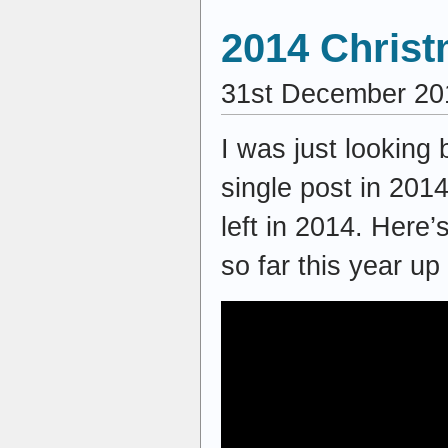
2014 Christ
31st December 20
I was just looking
single post in 2014
left in 2014. Here’
so far this year up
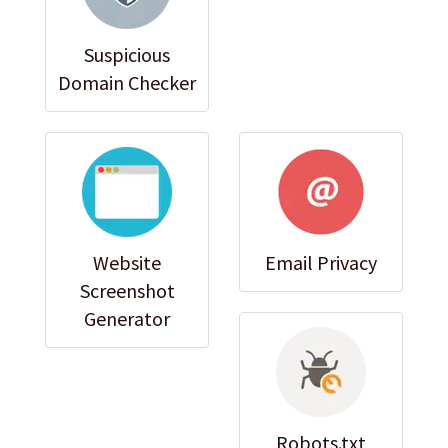
Suspicious
Domain Checker
Website
Email Privacy
Screenshot
Generator
Robots.txt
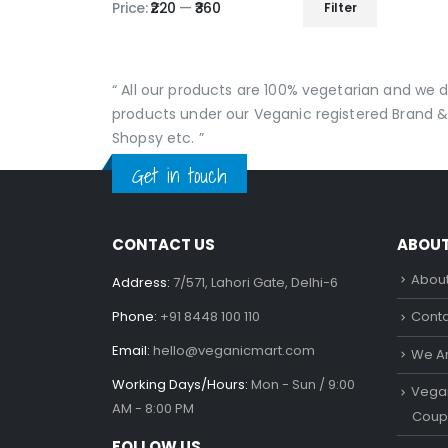
produc
Price:
₹220
—
₹360
Filter
Min
Max
page
price
price
“ All our products are 100% vegetarian and we
products under our Veganic registered Brand &
Shopsy etc. ”
Get in touch
CONTACT US
ABOU
About
Address:
7/571, Lahori Gate, Delhi-6
Phone:
+91 8448 100 110
Conta
Email:
hello@veganicmart.com
We Ar
Working Days/Hours:
Mon - Sun / 9:00
Vegan
AM - 8:00 PM
Coup
FOLLOW US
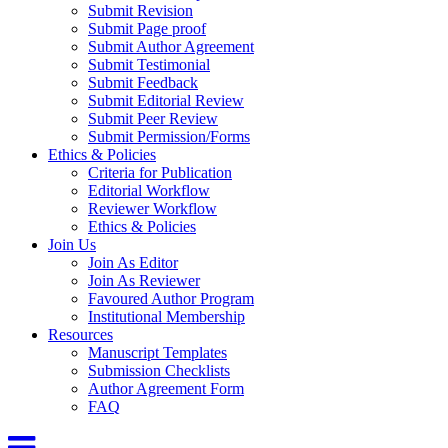
Submit Revision
Submit Page proof
Submit Author Agreement
Submit Testimonial
Submit Feedback
Submit Editorial Review
Submit Peer Review
Submit Permission/Forms
Ethics & Policies
Criteria for Publication
Editorial Workflow
Reviewer Workflow
Ethics & Policies
Join Us
Join As Editor
Join As Reviewer
Favoured Author Program
Institutional Membership
Resources
Manuscript Templates
Submission Checklists
Author Agreement Form
FAQ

WORK INSTRUCTION
Pick out each line in the records that contains the word "products", and copy those lines in full.

RESULT OF THE EXERCISE
“ All our products are 100% vegetarian and we
products under our Veganic registered Brand &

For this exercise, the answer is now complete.